I then downloaded the document which resulted, and put it into Google Fusion Tables, and geocoded using two column location with latitude and longitude to get a more precise location, and edited the info box window to make the information more readable to viewers with this code:
<font size=”+1″>This is <b>{name}</b> in <b>{County}</b>.<br></font>
<br>
They were rated as <b>{rating}</b> on {date}<br>
<br>
<font size=”-1″>This was correct on May 19, 2012. To find out more, search for them on <a href=”http://ratings.food.gov.uk” target=”_blank”>the FSA ratings site.</a>
At the same as all this was being done – mainly, whilst waiting for APIs and scrapers to work – I created a map of KML layers of the different counties in Google Earth, using data from My Society Mapit, and sourced Pembrokeshire data separately as the file was broken. I uploaded that to Fusion Tables as a KML.
I then uploaded the second table of overall data to merge with the counties map, and edited the info box code to show me what I wanted it to show:
This is <b>{Council}.</b> They have <b>{Total premises}</b> premises in the county which have been rated.<br>
<br>
They have <b>{Total 0}</b> rated 0, <b>{Total 1}</b> rated as 1, and <b>{Total 2}</b> rated as 2.<br>
<br>
That means <b>{Percentage of premises rated 0-2}%</b> of the premises are rated 0-2.<br>
<br>
In 2010/11, they spent <b>£{Gross spend on local environmental services per head}</b> on environmental services, per head. It was <b>{Environment spend as a % of total expenditure}%</b> of their total spend per head.
I coloured it using the percentage of businesses in an area with 0-2 ratings. Green was the lower percentage, changing to white and then moving to red for the higher percentage.
I then used a Google Fusion Table builder wizard to merge the two tables and create a map containing the counties coloured to represent the percentage of how many 0-2 rated businesses there are, with the businesses, coloured by rating, on top, and a select tool to filter by 0, 1 and 2 rated businesses. That is the map we see above.
I also used the experimental feature to make a Map Chart, which allows you to click and compare up to four counties on defined metrics.
The metrics are the total premises rated 0-2 in that area, the percentage of premises rated 0-2 in that area, gross spend on local environmental services per head and environment spend as a % of total expenditure. This can compare up to four different areas at a time, useful for people comparing where to go on holiday or visit.

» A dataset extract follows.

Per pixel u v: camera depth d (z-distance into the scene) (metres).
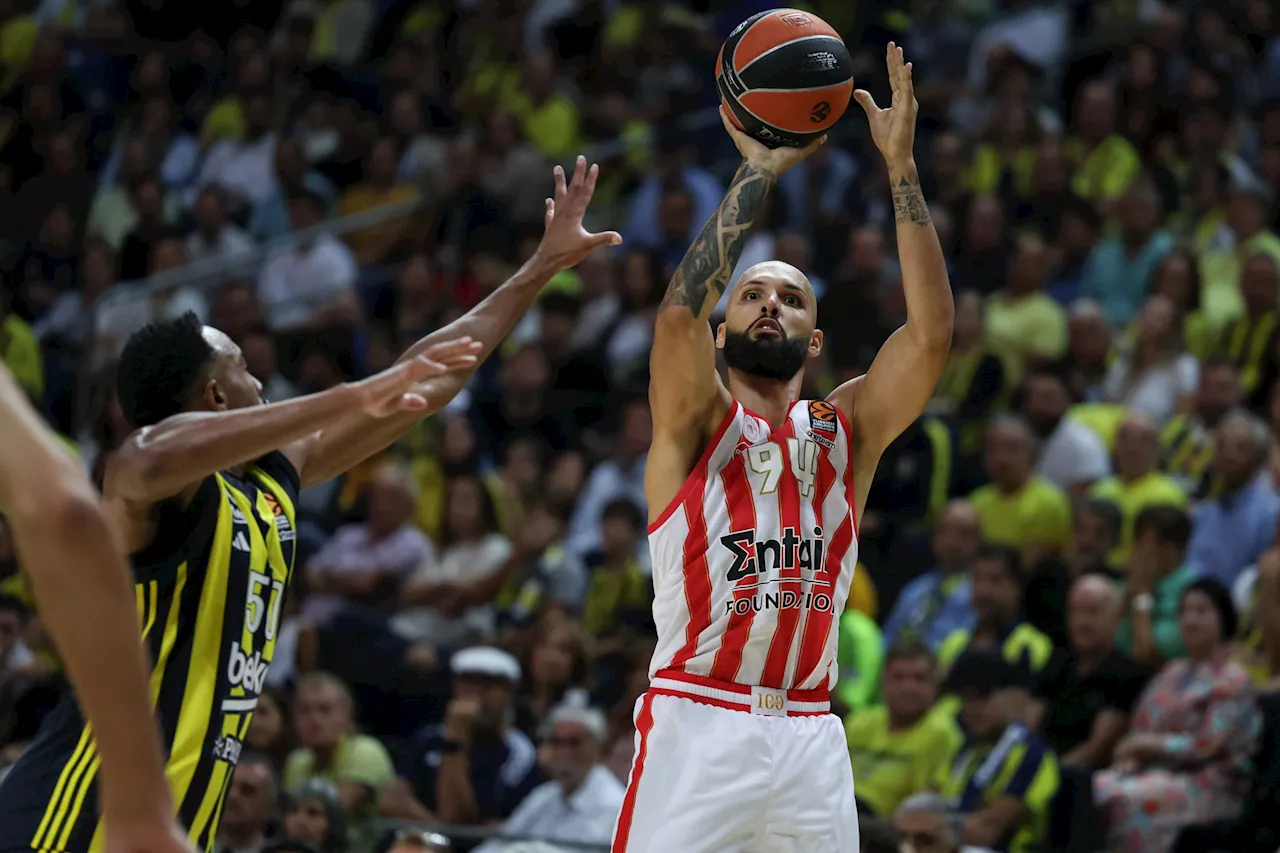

And the reason I was so happy on social media that this was able to be shown? Well, the Google Fusion Table wizard writes HTML code that won’t embed into WordPress, but will into Drupal (which I don’t use). However, I followed a quick guide on Paul Bradshaw’s Online Journalism Blog, and made the code a separate HTML file. A bit of fiddling about later, and this is now on Dropbox (it should be my server, but oh well), and it is embedded on here as an iframe. Now, anything I need to show, I can.
And now, for submission on Friday, I need to write the story. Suffice to say, it’s also pretty good data journalism in my book. All the data is open, but I did the research.